O que diz a acusação: Argumenta que as ações da Casa Branca impediram que a própria Câmara cumprisse seu dever constitucional de fiscalizar a Presidência. Além disso, considera que não houve qualquer tipo de cooperação, ao contrário do que ocorreu nos três processos de impeachment anteriores. A acusação ainda refuta a ideia de que uma colaboração com o processo violaria o princípio de separação de Poderes, dizendo que o presidente “não pode ser o árbitro de seus privilégios”.

O que diz a defesa : Argumenta que invocar privilégios e imunidades “para proteger a separação de Poderes” não torna o presidente passível de afastamento do cargo, referindo-se às ordens expressas da Casa Branca para que integrantes do governo não prestassem depoimentos ou fornecessem documentos à investigação na Câmara. A defesa alega ainda uma “diferença de opiniões legais”, dizendo que isso não pode ser usado para pedir um impeachment.

Alegações iniciais

O que disse a acusação: Menciona as dezenas de horas de depoimentos e que os advogados do presidente foram convidados para as sessões públicas do inquérito. Afirma que muitos dos procedimentos ditos ilegais por Trump por não terem sido autorizados pelo plenário “não requerem esse tipo de aprovação”. Os democratas afirmam ainda que os presidentes “normalmente não participam dessa etapa do processo”, citando o caso de

Richard Nixon, e concluem que, mesmo que houvesse uma falha no processo, “essa seria resolvida quando as provas fossem apresentadas ao Senado”.

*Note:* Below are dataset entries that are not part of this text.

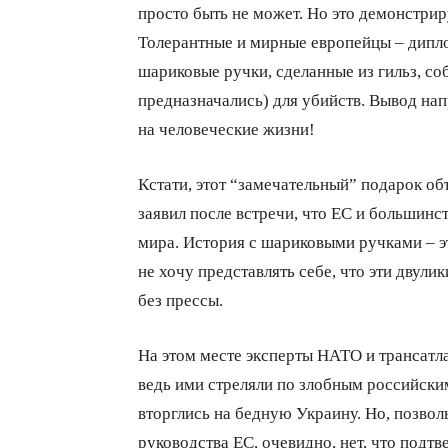
просто быть не может. Но это демонстри
Толерантные и мирные европейцы – дипло
шариковые ручки, сделанные из гильз, со
предназначались) для убийств. Вывод на
на человеческие жизни!
Кстати, этот “замечательный” подарок о
заявил после встречи, что ЕС и большинст
мира. История с шариковыми ручками – эт
не хочу представлять себе, что эти двул
без прессы.
На этом месте эксперты НАТО и трансатла
ведь ими стреляли по злобным российским
вторглись на бедную Украину. Но, позволь
руководства ЕС, очевидно, нет, что подт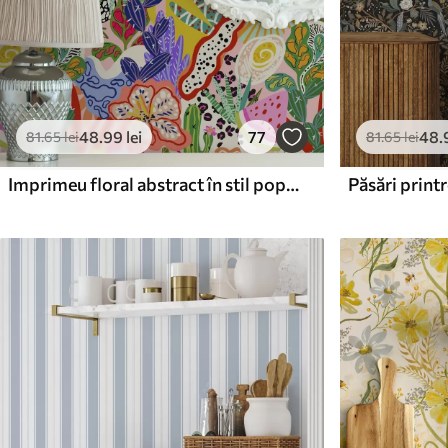
48
.99
lei
77
48
.
81
.65
lei
81
.65
lei
Imprimeu floral abstract în stil pop art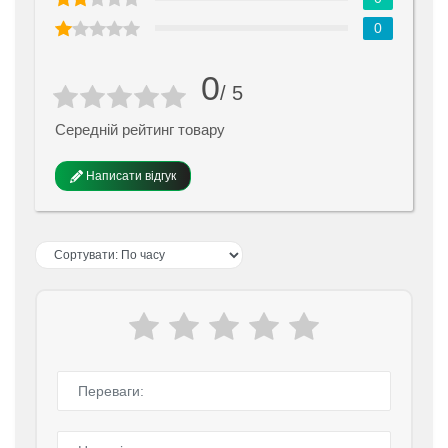
0
0
/ 5
Середній рейтинг товару
Написати відгук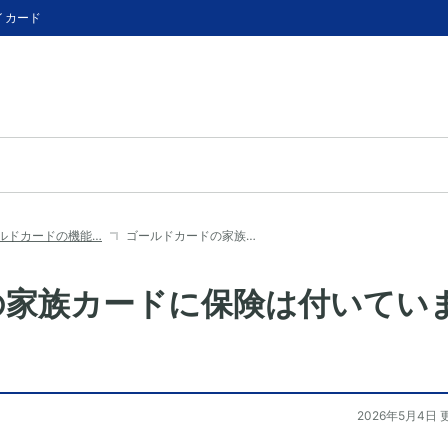
イカード
ルドカードの機能…
ゴールドカードの家族…
の家族カードに保険は付いてい
2026年5月4日 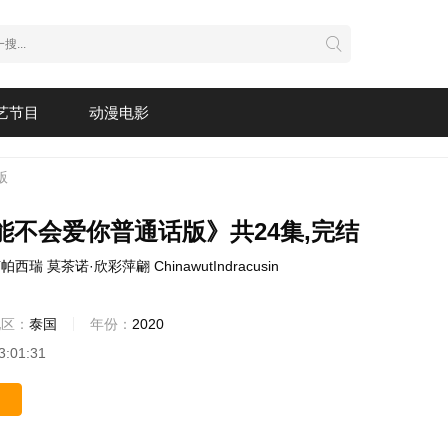
艺节目
动漫电影
版
能不会爱你普通话版》共24集,完结
苏帕西瑞
莫茶诺·欣彩萍翩
ChinawutIndracusin
地区：
泰国
年份：
2020
3:01:31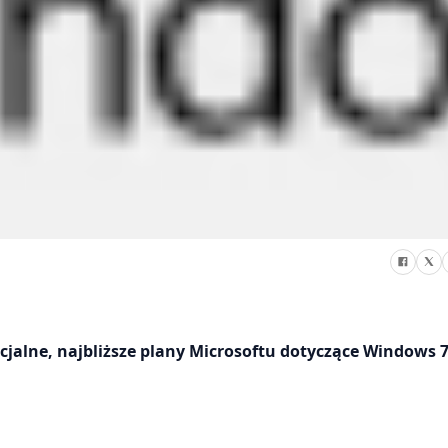
icjalne, najbliższe plany Microsoftu dotyczące Windows 7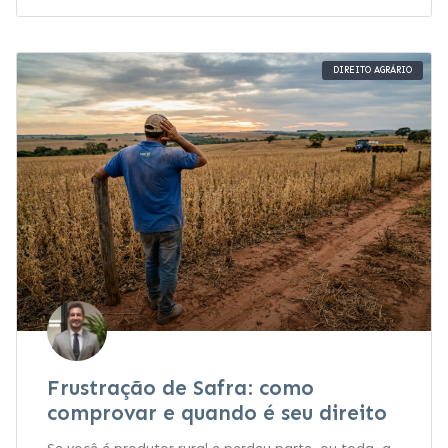
DIREITO AGRÁRIO
Frustração de Safra: como
comprovar e quando é seu direito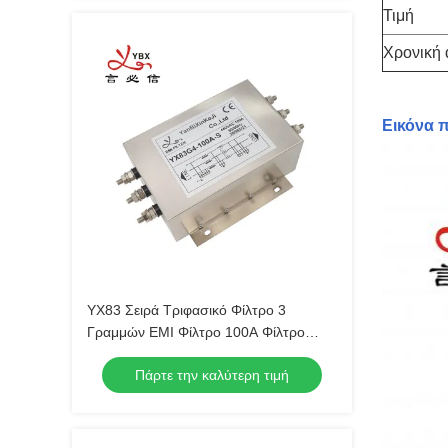
Τιμή
Χρονική 
Εικόνα 
YX83 Σειρά Τριφασικό Φίλτρο 3
Γραμμών EMI Φίλτρο 100A Φίλτρο
υψηλής ισχύος
Πάρτε την καλύτερη τιμή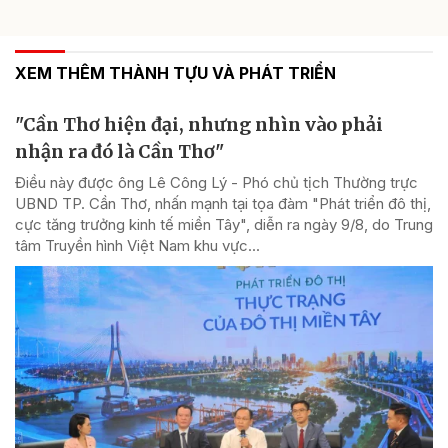
XEM THÊM THÀNH TỰU VÀ PHÁT TRIỂN
"Cần Thơ hiện đại, nhưng nhìn vào phải
nhận ra đó là Cần Thơ"
Điều này được ông Lê Công Lý - Phó chủ tịch Thường trực
UBND TP. Cần Thơ, nhấn mạnh tại tọa đàm "Phát triển đô thị,
cực tăng trưởng kinh tế miền Tây", diễn ra ngày 9/8, do Trung
tâm Truyền hình Việt Nam khu vực...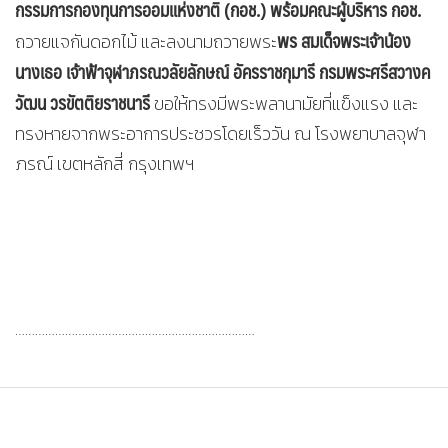
กรรมการกองทุนการออมแห่งชาติ (กอช.)
พร้อมคณะผู้บริหาร กอช.
พร สมเด็จพระเจ้าน้อง
ถวายแจกันดอกไม้ และลงนามถวายพระ
นางเธอ เจ้าฟ้าจุฬาภรณวลัยลักษณ์ อัครราชกุมารี กรมพระศรีสวางค
วัฒน วรขัตติยราชนารี
ขอให้ทรงมีพระพลานามัยที่แข็งแรง และ
ทรงหายจากพระอาการประชวรโดยเร็ววัน ณ โรงพยาบาลจุฬา
ภรณ์ เขตหลักสี่ กรุงเทพฯ
………………………………………………………………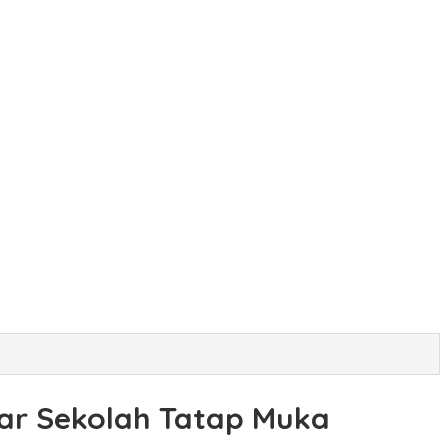
ar Sekolah Tatap Muka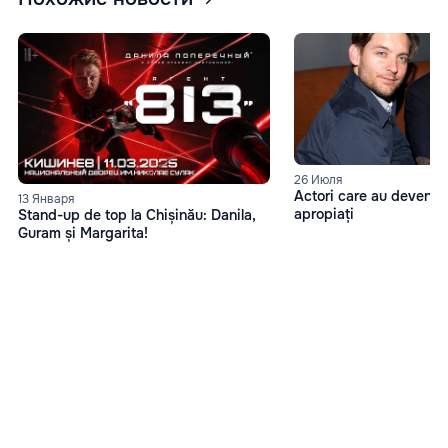
26 Июля
Actori care au devenit 
13 Января
apropiați
Stand-up de top la Chișinău: Danila,
Guram și Margarita!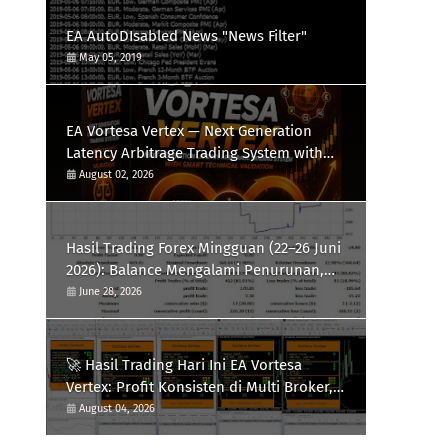
EA AutoDIsabled News "News Filter"
May 05, 2019
EA Vortesa Vertex — Next Generation
Latency Arbitrage Trading System with
Smart Technical Validation
August 02, 2026
Hasil Trading Forex Mingguan (22–26 Juni
2026): Balance Mengalami Penurunan,
Saatnya Evaluasi Strategi
June 28, 2026
🚀 Hasil Trading Hari Ini EA Vortesa
Vertex: Profit Konsisten di Multi Broker,
Siap Hadapi Volatilitas XAUUSD
August 04, 2026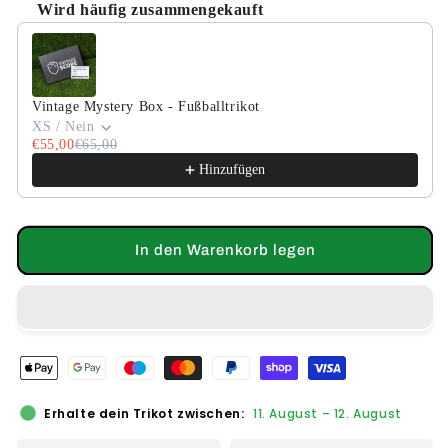
Wird häufig zusammengekauft
Use the Previous and Next buttons to navigate through product
Vintage Mystery Box - Fußballtrikot
XS / Nein
€55,00
€65,00
Hinzufügen
In den Warenkorb legen
Erhalte dein Trikot zwischen:
11. August
–
12. August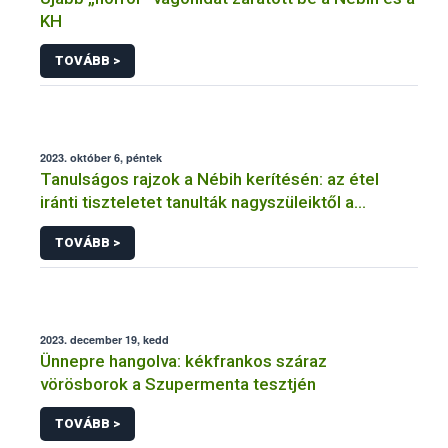
KH
TOVÁBB >
2023. október 6, péntek
Tanulságos rajzok a Nébih kerítésén: az étel
iránti tiszteletet tanulták nagyszüleiktől a
gyerekek
TOVÁBB >
2023. december 19, kedd
Ünnepre hangolva: kékfrankos száraz
vörösborok a Szupermenta tesztjén
TOVÁBB >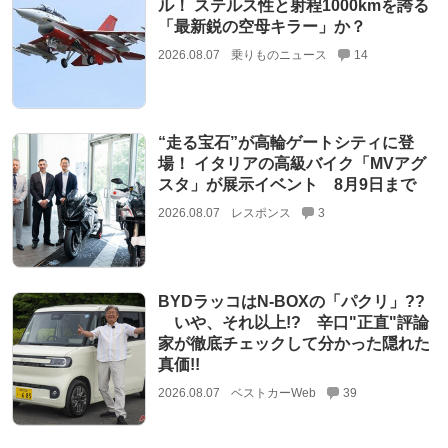
ル！ ステルス性と射程1000kmを誇る
「最新鋭の空母キラー」か？
2026.08.07
乗りものニュース
14
“走る宝石”が高輪ゲートシティに登
場！ イタリアの高級バイク「MVアグ
スタ」が展示イベント 8月9日まで
2026.08.07
レスポンス
3
BYDラッコはN-BOXの「パクリ」??
いや、それ以上!? 辛口"正直"評論
家が徹底チェックして分かった隠れた
真価!!
2026.08.07
ベストカーWeb
39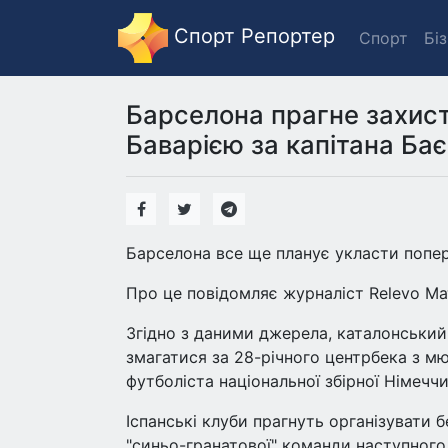
Спорт Репортер
Спорт
Бі
Барселона прагне захисти
Баварією за капітана Бає
Барселона все ще планує укласти попер
Про це повідомляє журналіст Relevo М
Згідно з даними джерела, каталонський 
змагатися за 28-річного центрбека з м
футболіста національної збірної Німеччи
Іспанські клуби прагнуть організувати
"синьо-гранатової" команди наступного л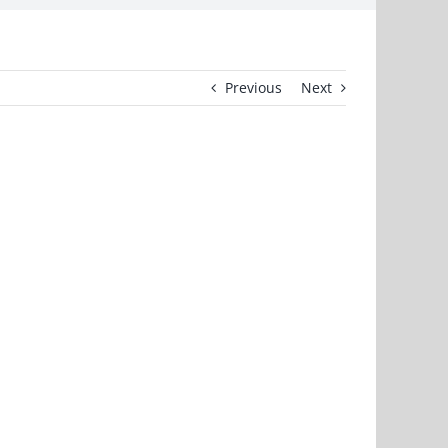
Previous
Next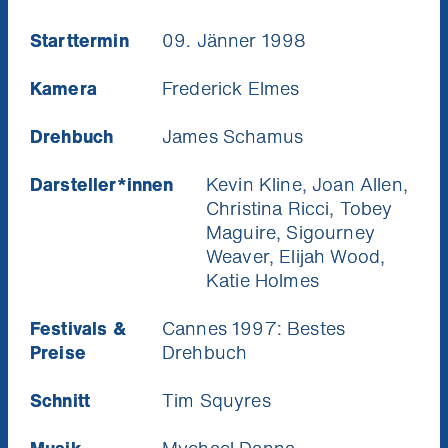
Starttermin
09. Jänner 1998
Kamera
Frederick Elmes
Drehbuch
James Schamus
Darsteller*innen
Kevin Kline, Joan Allen,
Christina Ricci, Tobey
Maguire, Sigourney
Weaver, Elijah Wood,
Katie Holmes
Festivals &
Cannes 1997: Bestes
Preise
Drehbuch
Schnitt
Tim Squyres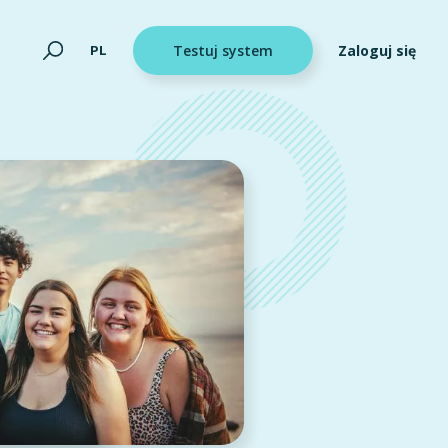
Zaloguj się
PL
Testuj system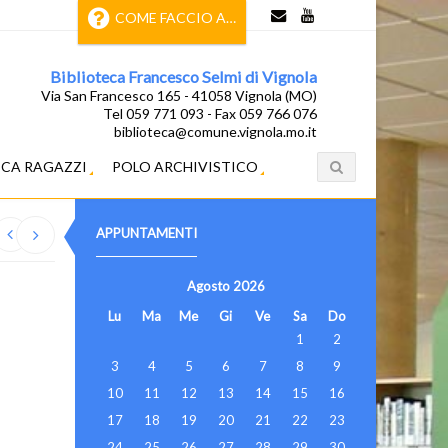
COME FACCIO A…
Biblioteca Francesco Selmi di Vignola
Via San Francesco 165 - 41058 Vignola (MO)
Tel 059 771 093 - Fax 059 766 076
biblioteca@comune.vignola.mo.it
ECA RAGAZZI
POLO ARCHIVISTICO
APPUNTAMENTI
Agosto
2026
Lu
Ma
Me
Gi
Ve
Sa
Do
1
2
3
4
5
6
7
8
9
10
11
12
13
14
15
16
17
18
19
20
21
22
23
24
25
26
27
28
29
30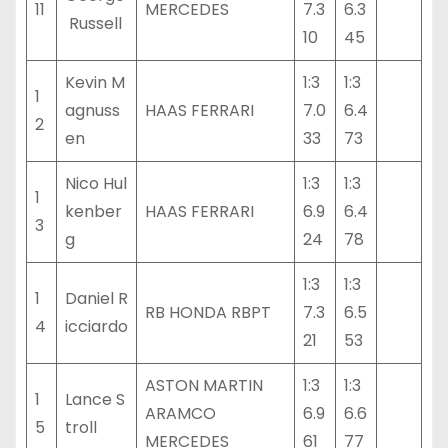
11
MERCEDES
7.3
6.3
Russell
10
45
Kevin M
1:3
1:3
1
agnuss
HAAS FERRARI
7.0
6.4
2
en
33
73
Nico Hul
1:3
1:3
1
kenber
HAAS FERRARI
6.9
6.4
3
g
24
78
1:3
1:3
1
Daniel R
RB HONDA RBPT
7.3
6.5
4
icciardo
21
53
ASTON MARTIN
1:3
1:3
1
Lance S
ARAMCO
6.9
6.6
5
troll
MERCEDES
61
77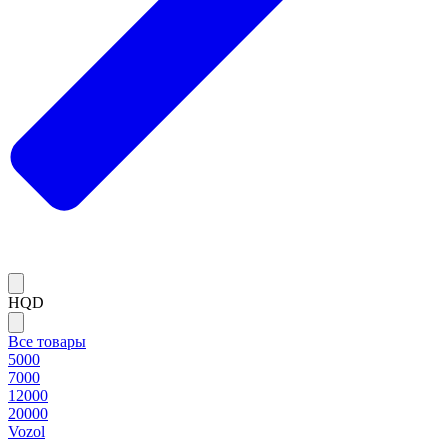
HQD
Все товары
5000
7000
12000
20000
Vozol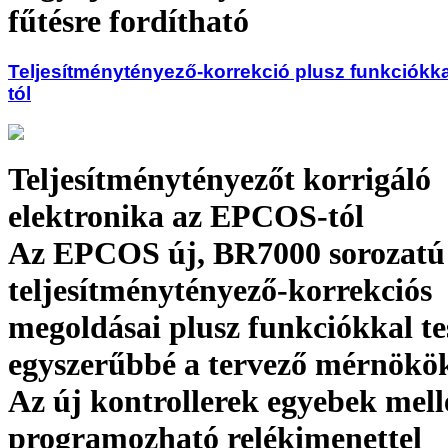
fűtésre fordítható
Teljesítménytényező-korrekció plusz funkciókk
tól
Teljesítménytényezőt korrigáló
elektronika az EPCOS-tól
Az EPCOS új, BR7000 sorozatú
teljesítménytényező-korrekciós
megoldásai plusz funkciókkal te
egyszerűbbé a tervező mérnökök 
Az új kontrollerek egyebek mell
programozható relékimenettel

O que disse a defesa: Os advogados questionam a abertura do inquérito e a condução dos trabalhos pela oposição democrata, citando as intimações e os depoimentos secretos, tomados no que a defesa chama de bunker. Além disso, eles mencionam o que consideram ser “falhas” no processo, o que inviabilizaria qualquer declaração de culpa.